VM set advanced config
In a very similar way to “Host set advanced config” workflow, here you can set an advanced setting for a Virtual Machine. The input parameters are vm, key and value.
This workflow has array of VC hosts as input and output parameters. The idea here is that you will be presented with the hosts from the input parameter and then choose which hosts want to apply the changes to. The output parameter will include only the selected hosts.
Going forward, we will continue adding similar workflows to help you speed up your remediation or day-two operations process.

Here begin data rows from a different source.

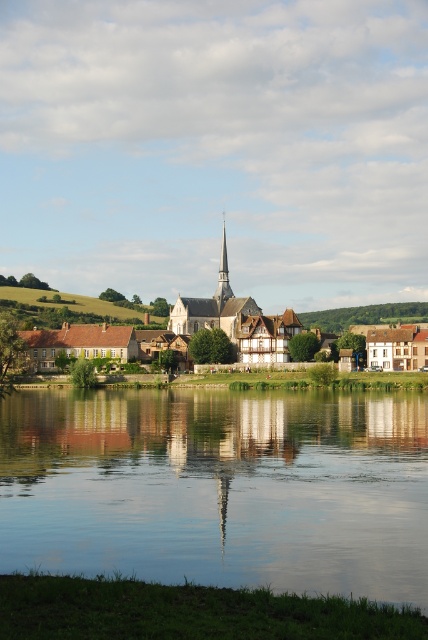
Can you confirm if transparent glass water at center is positioned to the left of smooth white spire at center?

Correct, you'll find transparent glass water at center to the left of smooth white spire at center.

Who is taller, transparent glass water at center or smooth white spire at center?

smooth white spire at center

Does point (400, 400) come closer to viewer compared to point (225, 294)?

Yes, it is.

You are a GUI agent. You are given a task and a screenshot of the screen. Output one action in this format:
    pyautogui.click(x=<x>, y=<y>)
    Task: Click on the transparent glass water at center
    The height and width of the screenshot is (640, 428).
    Given the screenshot: What is the action you would take?
    pyautogui.click(x=219, y=486)

Which is below, transparent glass water at center or white wooden church at center?

transparent glass water at center

From the picture: Can you confirm if transparent glass water at center is shorter than white wooden church at center?

Yes.

What are the coordinates of `transparent glass water at center` in the screenshot? It's located at (219, 486).

Looking at this image, who is more forward, (407,358) or (234,352)?

Point (407,358)

At what (x,y) coordinates should I click in order to perform the action: click on white wooden houses at center. Please return your answer as a coordinate pair (x, y). Looking at the image, I should click on (226, 330).

Locate an element on the screen. white wooden houses at center is located at coordinates (226, 330).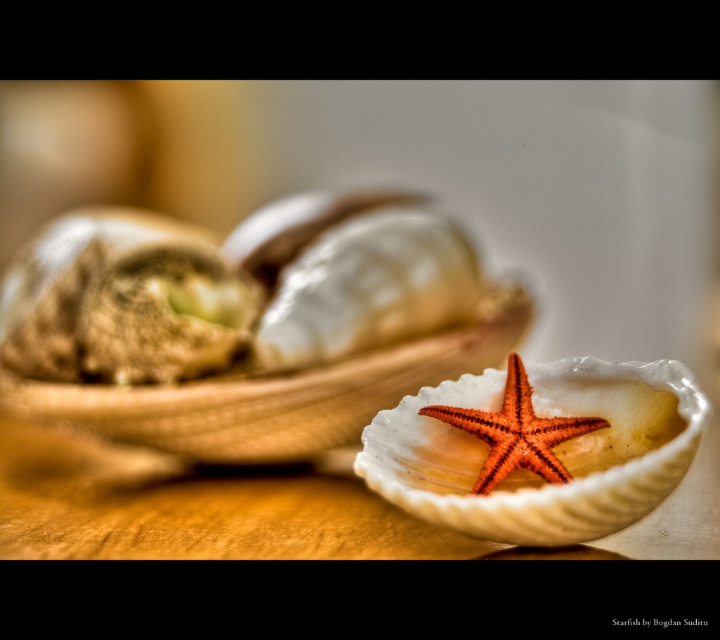
Question: Based on their relative distances, which object is nearer to the smooth white shell at center?

Choices:
 (A) orange matte starfish at center
 (B) white matte shellfish at center

Answer: (A)

Question: Which point is closer to the camera?

Choices:
 (A) (631, 444)
 (B) (18, 289)
 (C) (504, 461)

Answer: (C)

Question: Is white matte shellfish at center in front of orange matte starfish at center?

Choices:
 (A) yes
 (B) no

Answer: (B)

Question: Estimate the real-world distances between objects in this image. Which object is closer to the smooth white shell at center?

Choices:
 (A) orange matte starfish at center
 (B) white matte shellfish at center

Answer: (A)

Question: Does white matte shellfish at center appear on the right side of smooth white shell at center?

Choices:
 (A) no
 (B) yes

Answer: (A)

Question: Is white matte shellfish at center thinner than smooth white shell at center?

Choices:
 (A) yes
 (B) no

Answer: (B)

Below is a simple example of how we can put our building blocks together and address VMware KB1012225 by adding devices.hotplug advanced setting with the value false on the VMs:
Thanks to the Actions and Workflows packaged with our vRO plugin, this was achieved by typing only one line of code in the “Get affected objects” stage:
rcAffectedObjects = rc.getAffectedByKB("1012225");
This workflow can easily be extended with functionality like shutting down running VMs, powering on after the fix is applied etc. As I mentioned before, there are plenty of built in workflows available for you to use.
You can already download the new version of Runecast plugin for vRO and start automating. If you need a hand, take a look at the recording of our recent webinar, where I create a remediation workflow from scratch.
These new capabilities of the Runecast Plugin for vRO make it much easier for vSphere administrators to automate remediation tasks, and remove the need for developing lots of custom code.